Aveva le scarpe rotte e le calze bucate e si lavava raramente: ma davanti a un paesaggio piatto sapeva riconoscere l'eternità. Il cinema mette nuovamente in cornice (nei quattro angoli di una tela-schermo) Vincent Van Gogh, l'uomo che diceva <io sono i miei dipinti>. E nel cercare di vedere quello che gli altri non vedono (non è forse anche la missione del regista?) rivive ancora in un film, inseguendo un'idea che duri per sempre. A costo di pagare il talento con l'emarginazione, di scontare la <maledizione> del suo genio con l'incomprensione. Rassegnato ma consapevole che - come un Cristo in croce - solo più avanti sarebbe stato davvero capito.
Al riparo dalle pozzanghere scivolose del biopic più tradizionale, <Van Gogh-sulla soglia dell’eternità> cerca, con macchina a mano, primissimi piani e un montaggio a tratti febbrile, l'uomo prima del mito: non sfugge il mood un po' modaiolo dell'operazione, ma il film del regista pittore Julian Schnabel - sulla carta rischioso -, non esce comunque sconfitto dal pregiudizio.

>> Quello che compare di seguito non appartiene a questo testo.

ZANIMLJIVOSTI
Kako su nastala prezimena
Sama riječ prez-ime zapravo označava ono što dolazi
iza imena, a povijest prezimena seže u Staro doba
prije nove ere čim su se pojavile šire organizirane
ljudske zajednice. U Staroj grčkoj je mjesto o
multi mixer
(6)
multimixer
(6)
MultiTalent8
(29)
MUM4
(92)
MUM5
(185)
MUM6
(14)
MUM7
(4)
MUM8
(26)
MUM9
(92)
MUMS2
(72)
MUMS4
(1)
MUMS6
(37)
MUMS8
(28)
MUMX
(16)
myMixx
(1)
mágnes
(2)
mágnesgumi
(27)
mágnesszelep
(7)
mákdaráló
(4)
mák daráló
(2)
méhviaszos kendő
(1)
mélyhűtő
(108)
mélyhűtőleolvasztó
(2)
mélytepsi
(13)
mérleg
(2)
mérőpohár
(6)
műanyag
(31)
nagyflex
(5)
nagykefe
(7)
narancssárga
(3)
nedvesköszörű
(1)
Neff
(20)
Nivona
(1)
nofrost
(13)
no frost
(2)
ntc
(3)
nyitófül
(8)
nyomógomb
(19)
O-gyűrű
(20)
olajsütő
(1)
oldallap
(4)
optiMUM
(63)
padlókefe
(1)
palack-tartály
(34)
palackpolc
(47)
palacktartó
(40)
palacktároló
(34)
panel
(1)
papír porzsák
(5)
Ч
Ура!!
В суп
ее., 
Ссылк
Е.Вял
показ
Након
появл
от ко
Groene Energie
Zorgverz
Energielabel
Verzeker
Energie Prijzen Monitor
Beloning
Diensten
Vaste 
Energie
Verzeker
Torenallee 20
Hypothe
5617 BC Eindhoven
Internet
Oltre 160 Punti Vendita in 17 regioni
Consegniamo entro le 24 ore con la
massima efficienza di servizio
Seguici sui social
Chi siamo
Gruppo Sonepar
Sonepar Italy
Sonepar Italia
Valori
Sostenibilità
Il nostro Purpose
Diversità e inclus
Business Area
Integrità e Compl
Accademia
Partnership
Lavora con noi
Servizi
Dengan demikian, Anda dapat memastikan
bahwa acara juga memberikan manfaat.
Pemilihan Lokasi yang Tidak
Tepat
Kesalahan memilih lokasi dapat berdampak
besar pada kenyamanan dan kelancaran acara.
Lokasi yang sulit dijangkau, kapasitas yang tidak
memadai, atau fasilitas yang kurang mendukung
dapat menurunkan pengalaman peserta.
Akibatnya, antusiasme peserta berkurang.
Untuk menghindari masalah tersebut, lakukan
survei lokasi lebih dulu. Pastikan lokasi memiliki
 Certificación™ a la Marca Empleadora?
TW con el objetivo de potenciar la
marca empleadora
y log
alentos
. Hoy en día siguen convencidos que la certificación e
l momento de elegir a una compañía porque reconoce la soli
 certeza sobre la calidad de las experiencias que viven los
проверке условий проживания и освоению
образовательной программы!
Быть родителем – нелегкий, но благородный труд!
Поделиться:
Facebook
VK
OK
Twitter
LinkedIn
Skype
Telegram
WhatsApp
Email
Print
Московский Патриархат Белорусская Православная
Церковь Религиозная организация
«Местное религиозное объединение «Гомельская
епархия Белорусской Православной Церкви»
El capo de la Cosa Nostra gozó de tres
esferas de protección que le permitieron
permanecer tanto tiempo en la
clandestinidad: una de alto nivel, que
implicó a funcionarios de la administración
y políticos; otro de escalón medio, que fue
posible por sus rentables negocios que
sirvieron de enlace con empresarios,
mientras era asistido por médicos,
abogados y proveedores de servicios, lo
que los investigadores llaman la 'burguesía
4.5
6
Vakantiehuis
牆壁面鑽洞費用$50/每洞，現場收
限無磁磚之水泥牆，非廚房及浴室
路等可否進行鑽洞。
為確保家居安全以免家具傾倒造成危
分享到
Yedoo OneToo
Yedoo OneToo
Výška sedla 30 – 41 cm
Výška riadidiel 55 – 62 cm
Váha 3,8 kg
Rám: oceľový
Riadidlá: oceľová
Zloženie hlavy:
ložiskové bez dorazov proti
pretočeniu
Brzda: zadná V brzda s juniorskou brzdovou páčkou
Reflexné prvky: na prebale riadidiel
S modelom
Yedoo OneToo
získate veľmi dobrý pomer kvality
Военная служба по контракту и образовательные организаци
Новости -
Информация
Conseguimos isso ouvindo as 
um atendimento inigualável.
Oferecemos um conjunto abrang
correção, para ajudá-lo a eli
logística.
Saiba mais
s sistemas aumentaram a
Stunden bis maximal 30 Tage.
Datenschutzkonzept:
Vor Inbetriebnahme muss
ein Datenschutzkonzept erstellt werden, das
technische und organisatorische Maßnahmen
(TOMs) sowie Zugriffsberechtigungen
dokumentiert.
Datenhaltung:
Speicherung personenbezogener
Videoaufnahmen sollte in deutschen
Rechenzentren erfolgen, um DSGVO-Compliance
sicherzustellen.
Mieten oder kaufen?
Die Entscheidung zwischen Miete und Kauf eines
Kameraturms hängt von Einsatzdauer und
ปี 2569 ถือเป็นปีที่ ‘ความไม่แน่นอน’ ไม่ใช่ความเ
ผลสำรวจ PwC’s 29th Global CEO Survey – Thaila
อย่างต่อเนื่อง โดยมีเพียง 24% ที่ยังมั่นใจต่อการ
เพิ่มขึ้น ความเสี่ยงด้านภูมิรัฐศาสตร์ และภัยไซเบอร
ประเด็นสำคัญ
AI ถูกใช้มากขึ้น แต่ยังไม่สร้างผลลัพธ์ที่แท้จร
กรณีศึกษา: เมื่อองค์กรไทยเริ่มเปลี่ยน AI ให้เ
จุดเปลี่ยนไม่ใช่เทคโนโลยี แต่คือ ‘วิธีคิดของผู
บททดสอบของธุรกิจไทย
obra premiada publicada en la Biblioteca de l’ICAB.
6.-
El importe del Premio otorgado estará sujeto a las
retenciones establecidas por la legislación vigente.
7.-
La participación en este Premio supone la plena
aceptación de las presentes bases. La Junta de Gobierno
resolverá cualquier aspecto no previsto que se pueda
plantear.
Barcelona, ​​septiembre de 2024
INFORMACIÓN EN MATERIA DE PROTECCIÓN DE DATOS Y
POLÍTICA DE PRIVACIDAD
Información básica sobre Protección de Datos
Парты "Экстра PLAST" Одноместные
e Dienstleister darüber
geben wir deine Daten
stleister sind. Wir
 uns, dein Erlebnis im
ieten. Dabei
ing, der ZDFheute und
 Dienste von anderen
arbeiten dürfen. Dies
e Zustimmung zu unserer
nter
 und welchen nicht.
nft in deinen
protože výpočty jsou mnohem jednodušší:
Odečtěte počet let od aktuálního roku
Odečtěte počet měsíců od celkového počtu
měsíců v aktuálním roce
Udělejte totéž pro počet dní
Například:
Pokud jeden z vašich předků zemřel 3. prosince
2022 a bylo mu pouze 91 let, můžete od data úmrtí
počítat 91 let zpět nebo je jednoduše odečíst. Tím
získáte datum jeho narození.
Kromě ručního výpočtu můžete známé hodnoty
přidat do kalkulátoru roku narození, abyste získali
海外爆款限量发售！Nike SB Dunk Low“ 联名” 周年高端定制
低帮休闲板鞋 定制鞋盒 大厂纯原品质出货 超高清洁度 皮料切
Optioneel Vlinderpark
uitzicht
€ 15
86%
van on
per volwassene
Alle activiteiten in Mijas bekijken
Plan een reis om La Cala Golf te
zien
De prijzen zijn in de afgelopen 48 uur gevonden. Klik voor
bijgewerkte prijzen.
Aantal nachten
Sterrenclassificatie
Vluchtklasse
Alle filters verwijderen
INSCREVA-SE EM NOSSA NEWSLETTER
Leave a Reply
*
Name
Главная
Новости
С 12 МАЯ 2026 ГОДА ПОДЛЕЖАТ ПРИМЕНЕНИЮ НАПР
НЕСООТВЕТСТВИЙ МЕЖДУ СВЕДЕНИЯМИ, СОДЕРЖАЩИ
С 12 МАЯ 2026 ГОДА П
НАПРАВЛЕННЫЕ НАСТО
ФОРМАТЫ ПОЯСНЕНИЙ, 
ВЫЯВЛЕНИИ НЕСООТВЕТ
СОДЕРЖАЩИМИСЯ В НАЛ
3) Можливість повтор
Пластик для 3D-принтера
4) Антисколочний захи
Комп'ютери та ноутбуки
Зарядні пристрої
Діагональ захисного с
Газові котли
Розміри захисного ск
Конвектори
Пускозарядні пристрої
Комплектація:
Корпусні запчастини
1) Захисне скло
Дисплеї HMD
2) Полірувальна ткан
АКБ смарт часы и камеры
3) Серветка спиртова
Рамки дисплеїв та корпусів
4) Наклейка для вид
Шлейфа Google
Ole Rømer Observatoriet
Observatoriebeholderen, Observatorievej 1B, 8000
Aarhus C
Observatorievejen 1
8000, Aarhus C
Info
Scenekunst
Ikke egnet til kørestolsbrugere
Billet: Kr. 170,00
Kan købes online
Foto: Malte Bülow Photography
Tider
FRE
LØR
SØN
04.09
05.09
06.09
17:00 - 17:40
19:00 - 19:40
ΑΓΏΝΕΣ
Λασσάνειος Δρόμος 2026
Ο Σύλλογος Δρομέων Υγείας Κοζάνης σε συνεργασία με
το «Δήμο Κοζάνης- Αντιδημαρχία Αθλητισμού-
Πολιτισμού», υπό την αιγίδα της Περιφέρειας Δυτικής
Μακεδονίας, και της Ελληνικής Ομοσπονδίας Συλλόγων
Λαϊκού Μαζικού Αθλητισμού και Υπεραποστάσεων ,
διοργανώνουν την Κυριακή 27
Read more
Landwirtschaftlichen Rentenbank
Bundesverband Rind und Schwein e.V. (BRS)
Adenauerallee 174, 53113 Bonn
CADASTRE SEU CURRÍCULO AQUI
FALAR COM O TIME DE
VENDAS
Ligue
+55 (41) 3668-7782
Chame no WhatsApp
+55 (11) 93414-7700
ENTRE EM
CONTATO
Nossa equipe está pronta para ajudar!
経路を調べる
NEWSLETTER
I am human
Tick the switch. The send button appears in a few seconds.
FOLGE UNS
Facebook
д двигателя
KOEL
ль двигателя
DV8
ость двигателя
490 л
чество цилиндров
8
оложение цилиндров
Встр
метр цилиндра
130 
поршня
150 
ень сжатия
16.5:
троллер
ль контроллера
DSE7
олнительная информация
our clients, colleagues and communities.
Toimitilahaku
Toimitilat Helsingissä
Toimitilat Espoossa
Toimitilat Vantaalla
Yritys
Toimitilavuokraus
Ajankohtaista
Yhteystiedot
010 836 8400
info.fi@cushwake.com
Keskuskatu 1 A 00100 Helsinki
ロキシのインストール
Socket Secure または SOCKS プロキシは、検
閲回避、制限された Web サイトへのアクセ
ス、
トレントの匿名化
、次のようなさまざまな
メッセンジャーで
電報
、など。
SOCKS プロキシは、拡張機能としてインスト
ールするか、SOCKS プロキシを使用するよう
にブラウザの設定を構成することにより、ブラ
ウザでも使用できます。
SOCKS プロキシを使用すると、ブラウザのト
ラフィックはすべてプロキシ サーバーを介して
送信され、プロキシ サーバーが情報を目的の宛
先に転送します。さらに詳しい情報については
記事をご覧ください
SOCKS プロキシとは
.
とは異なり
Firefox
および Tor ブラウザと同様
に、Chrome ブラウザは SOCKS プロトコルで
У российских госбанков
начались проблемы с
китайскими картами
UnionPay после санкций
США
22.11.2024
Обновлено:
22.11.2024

Puntuale in alcuni dettagli, il film si prende per altri versi delle libertà dalla storia ufficiale: negando ad esempio che il grande pittore (l’arma, in effetti, non fu mai ritrovata) si sia suicidato. Ma più che attenersi con precisione alla vita documentata di Van Gogh, a Schnabel (che aveva già cantato le gesta di Basquiat) interessa riflettere sul significato dell’essere artista, sul tormento che scava in una dimensione interiore difficile, praticamente impossibile - se non attraverso le proprie opere - da comunicare all’esterno: sulla sofferenza (e sulla solitudine) insita nel genio, ma anche sulla sua capacità di avvicinarsi alla luce. Una tensione emotiva, un approccio ideale, a cui dà corpo, con un’interpretazione dolorosa, uno scavato Willem Dafoe, che dopo la Coppa Volpi vinta a Venezia e la candidatura al Golden Globe sta rincorrendo (32 anni dopo <Platoon>) la quarta nomination all’Oscar.